• **TASK REQUIREMENTS**: Could you return all of the records exactly as they stand?
====== INPUT DATA ======
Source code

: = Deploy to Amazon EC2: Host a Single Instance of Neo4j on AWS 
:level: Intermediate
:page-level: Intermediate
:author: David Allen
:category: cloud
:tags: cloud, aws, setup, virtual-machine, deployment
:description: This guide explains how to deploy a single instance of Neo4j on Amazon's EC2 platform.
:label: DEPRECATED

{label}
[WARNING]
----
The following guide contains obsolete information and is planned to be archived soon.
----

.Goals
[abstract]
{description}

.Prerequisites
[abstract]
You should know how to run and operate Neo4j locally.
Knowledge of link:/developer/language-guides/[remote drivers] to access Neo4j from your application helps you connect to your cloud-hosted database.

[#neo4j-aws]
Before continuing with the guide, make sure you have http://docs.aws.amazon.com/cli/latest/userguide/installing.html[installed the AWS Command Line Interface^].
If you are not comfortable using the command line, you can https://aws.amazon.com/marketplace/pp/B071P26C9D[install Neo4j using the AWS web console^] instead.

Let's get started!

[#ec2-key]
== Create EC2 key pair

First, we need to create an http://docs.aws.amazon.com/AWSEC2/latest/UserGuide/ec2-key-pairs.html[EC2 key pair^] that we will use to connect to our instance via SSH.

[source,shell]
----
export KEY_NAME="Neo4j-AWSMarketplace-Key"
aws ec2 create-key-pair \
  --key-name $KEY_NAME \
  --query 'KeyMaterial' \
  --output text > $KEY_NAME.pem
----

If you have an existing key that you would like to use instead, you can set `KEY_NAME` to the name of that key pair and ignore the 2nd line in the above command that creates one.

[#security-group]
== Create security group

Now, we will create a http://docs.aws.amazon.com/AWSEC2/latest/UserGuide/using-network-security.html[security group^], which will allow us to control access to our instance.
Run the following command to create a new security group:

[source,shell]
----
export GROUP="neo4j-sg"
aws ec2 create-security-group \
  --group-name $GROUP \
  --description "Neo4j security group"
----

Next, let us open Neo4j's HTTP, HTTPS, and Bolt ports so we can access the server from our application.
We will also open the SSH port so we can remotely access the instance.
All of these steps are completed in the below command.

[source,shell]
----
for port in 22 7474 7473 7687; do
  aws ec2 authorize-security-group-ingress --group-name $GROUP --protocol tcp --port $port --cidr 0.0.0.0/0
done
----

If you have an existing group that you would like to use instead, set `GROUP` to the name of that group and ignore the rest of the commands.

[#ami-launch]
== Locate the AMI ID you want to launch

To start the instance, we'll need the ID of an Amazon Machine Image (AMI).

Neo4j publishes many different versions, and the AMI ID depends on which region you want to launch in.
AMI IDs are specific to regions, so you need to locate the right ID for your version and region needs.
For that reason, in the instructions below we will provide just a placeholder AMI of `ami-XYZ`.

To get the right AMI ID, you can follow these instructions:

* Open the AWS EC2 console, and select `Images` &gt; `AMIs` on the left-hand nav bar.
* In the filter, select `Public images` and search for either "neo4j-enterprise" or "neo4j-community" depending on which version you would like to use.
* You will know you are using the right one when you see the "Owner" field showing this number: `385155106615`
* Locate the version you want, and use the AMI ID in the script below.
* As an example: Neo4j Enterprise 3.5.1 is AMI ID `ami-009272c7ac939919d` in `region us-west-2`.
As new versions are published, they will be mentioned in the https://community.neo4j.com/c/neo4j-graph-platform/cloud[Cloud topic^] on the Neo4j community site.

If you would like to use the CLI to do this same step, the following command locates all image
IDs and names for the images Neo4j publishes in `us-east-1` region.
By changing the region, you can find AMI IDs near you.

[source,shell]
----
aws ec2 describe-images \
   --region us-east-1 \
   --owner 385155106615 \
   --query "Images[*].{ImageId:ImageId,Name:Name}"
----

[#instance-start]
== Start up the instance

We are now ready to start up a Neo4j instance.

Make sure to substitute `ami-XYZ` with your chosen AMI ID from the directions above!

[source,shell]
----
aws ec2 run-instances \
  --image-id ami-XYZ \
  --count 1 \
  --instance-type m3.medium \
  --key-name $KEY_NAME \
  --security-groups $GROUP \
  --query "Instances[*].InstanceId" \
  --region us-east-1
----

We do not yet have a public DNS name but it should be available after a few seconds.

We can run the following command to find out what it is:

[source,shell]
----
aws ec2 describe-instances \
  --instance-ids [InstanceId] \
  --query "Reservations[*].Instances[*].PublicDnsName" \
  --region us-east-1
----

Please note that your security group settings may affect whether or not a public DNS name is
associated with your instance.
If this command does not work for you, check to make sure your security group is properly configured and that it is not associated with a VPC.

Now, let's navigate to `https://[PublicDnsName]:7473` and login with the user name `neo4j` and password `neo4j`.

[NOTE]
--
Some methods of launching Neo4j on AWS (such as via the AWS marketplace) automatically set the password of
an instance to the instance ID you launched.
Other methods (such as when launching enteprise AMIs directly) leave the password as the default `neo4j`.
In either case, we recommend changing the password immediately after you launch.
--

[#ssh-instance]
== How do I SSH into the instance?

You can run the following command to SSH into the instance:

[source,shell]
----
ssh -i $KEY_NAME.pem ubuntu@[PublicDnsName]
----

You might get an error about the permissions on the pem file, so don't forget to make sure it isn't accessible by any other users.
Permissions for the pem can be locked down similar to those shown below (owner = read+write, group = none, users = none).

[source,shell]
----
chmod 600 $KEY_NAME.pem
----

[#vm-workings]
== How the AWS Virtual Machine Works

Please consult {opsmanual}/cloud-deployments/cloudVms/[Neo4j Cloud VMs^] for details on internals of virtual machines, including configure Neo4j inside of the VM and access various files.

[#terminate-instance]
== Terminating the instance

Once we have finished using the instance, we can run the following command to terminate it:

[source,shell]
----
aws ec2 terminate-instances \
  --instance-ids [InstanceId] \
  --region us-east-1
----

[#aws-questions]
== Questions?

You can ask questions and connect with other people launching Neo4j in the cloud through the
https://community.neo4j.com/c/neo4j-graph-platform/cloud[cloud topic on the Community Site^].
======
• **WRITTEN SOLUTION**:
Source code

: = Deploy to Amazon EC2: Host a Single Instance of Neo4j on AWS 
:level: Intermediate
:page-level: Intermediate
:author: David Allen
:category: cloud
:tags: cloud, aws, setup, virtual-machine, deployment
:description: This guide explains how to deploy a single instance of Neo4j on Amazon's EC2 platform.
:label: DEPRECATED

{label}
[WARNING]
----
The following guide contains obsolete information and is planned to be archived soon.
----

.Goals
[abstract]
{description}

.Prerequisites
[abstract]
You should know how to run and operate Neo4j locally.
Knowledge of link:/developer/language-guides/[remote drivers] to access Neo4j from your application helps you connect to your cloud-hosted database.

[#neo4j-aws]
Before continuing with the guide, make sure you have http://docs.aws.amazon.com/cli/latest/userguide/installing.html[installed the AWS Command Line Interface^].
If you are not comfortable using the command line, you can https://aws.amazon.com/marketplace/pp/B071P26C9D[install Neo4j using the AWS web console^] instead.

Let's get started!

[#ec2-key]
== Create EC2 key pair

First, we need to create an http://docs.aws.amazon.com/AWSEC2/latest/UserGuide/ec2-key-pairs.html[EC2 key pair^] that we will use to connect to our instance via SSH.

[source,shell]
----
export KEY_NAME="Neo4j-AWSMarketplace-Key"
aws ec2 create-key-pair \
  --key-name $KEY_NAME \
  --query 'KeyMaterial' \
  --output text > $KEY_NAME.pem
----

If you have an existing key that you would like to use instead, you can set `KEY_NAME` to the name of that key pair and ignore the 2nd line in the above command that creates one.

[#security-group]
== Create security group

Now, we will create a http://docs.aws.amazon.com/AWSEC2/latest/UserGuide/using-network-security.html[security group^], which will allow us to control access to our instance.
Run the following command to create a new security group:

[source,shell]
----
export GROUP="neo4j-sg"
aws ec2 create-security-group \
  --group-name $GROUP \
  --description "Neo4j security group"
----

Next, let us open Neo4j's HTTP, HTTPS, and Bolt ports so we can access the server from our application.
We will also open the SSH port so we can remotely access the instance.
All of these steps are completed in the below command.

[source,shell]
----
for port in 22 7474 7473 7687; do
  aws ec2 authorize-security-group-ingress --group-name $GROUP --protocol tcp --port $port --cidr 0.0.0.0/0
done
----

If you have an existing group that you would like to use instead, set `GROUP` to the name of that group and ignore the rest of the commands.

[#ami-launch]
== Locate the AMI ID you want to launch

To start the instance, we'll need the ID of an Amazon Machine Image (AMI).

Neo4j publishes many different versions, and the AMI ID depends on which region you want to launch in.
AMI IDs are specific to regions, so you need to locate the right ID for your version and region needs.
For that reason, in the instructions below we will provide just a placeholder AMI of `ami-XYZ`.

To get the right AMI ID, you can follow these instructions:

* Open the AWS EC2 console, and select `Images` &gt; `AMIs` on the left-hand nav bar.
* In the filter, select `Public images` and search for either "neo4j-enterprise" or "neo4j-community" depending on which version you would like to use.
* You will know you are using the right one when you see the "Owner" field showing this number: `385155106615`
* Locate the version you want, and use the AMI ID in the script below.
* As an example: Neo4j Enterprise 3.5.1 is AMI ID `ami-009272c7ac939919d` in `region us-west-2`.
As new versions are published, they will be mentioned in the https://community.neo4j.com/c/neo4j-graph-platform/cloud[Cloud topic^] on the Neo4j community site.

If you would like to use the CLI to do this same step, the following command locates all image
IDs and names for the images Neo4j publishes in `us-east-1` region.
By changing the region, you can find AMI IDs near you.

[source,shell]
----
aws ec2 describe-images \
   --region us-east-1 \
   --owner 385155106615 \
   --query "Images[*].{ImageId:ImageId,Name:Name}"
----

[#instance-start]
== Start up the instance

We are now ready to start up a Neo4j instance.

Make sure to substitute `ami-XYZ` with your chosen AMI ID from the directions above!

[source,shell]
----
aws ec2 run-instances \
  --image-id ami-XYZ \
  --count 1 \
  --instance-type m3.medium \
  --key-name $KEY_NAME \
  --security-groups $GROUP \
  --query "Instances[*].InstanceId" \
  --region us-east-1
----

We do not yet have a public DNS name but it should be available after a few seconds.

We can run the following command to find out what it is:

[source,shell]
----
aws ec2 describe-instances \
  --instance-ids [InstanceId] \
  --query "Reservations[*].Instances[*].PublicDnsName" \
  --region us-east-1
----

Please note that your security group settings may affect whether or not a public DNS name is
associated with your instance.
If this command does not work for you, check to make sure your security group is properly configured and that it is not associated with a VPC.

Now, let's navigate to `https://[PublicDnsName]:7473` and login with the user name `neo4j` and password `neo4j`.

[NOTE]
--
Some methods of launching Neo4j on AWS (such as via the AWS marketplace) automatically set the password of
an instance to the instance ID you launched.
Other methods (such as when launching enteprise AMIs directly) leave the password as the default `neo4j`.
In either case, we recommend changing the password immediately after you launch.
--

[#ssh-instance]
== How do I SSH into the instance?

You can run the following command to SSH into the instance:

[source,shell]
----
ssh -i $KEY_NAME.pem ubuntu@[PublicDnsName]
----

You might get an error about the permissions on the pem file, so don't forget to make sure it isn't accessible by any other users.
Permissions for the pem can be locked down similar to those shown below (owner = read+write, group = none, users = none).

[source,shell]
----
chmod 600 $KEY_NAME.pem
----

[#vm-workings]
== How the AWS Virtual Machine Works

Please consult {opsmanual}/cloud-deployments/cloudVms/[Neo4j Cloud VMs^] for details on internals of virtual machines, including configure Neo4j inside of the VM and access various files.

[#terminate-instance]
== Terminating the instance

Once we have finished using the instance, we can run the following command to terminate it:

[source,shell]
----
aws ec2 terminate-instances \
  --instance-ids [InstanceId] \
  --region us-east-1
----

[#aws-questions]
== Questions?

You can ask questions and connect with other people launching Neo4j in the cloud through the
https://community.neo4j.com/c/neo4j-graph-platform/cloud[cloud topic on the Community Site^].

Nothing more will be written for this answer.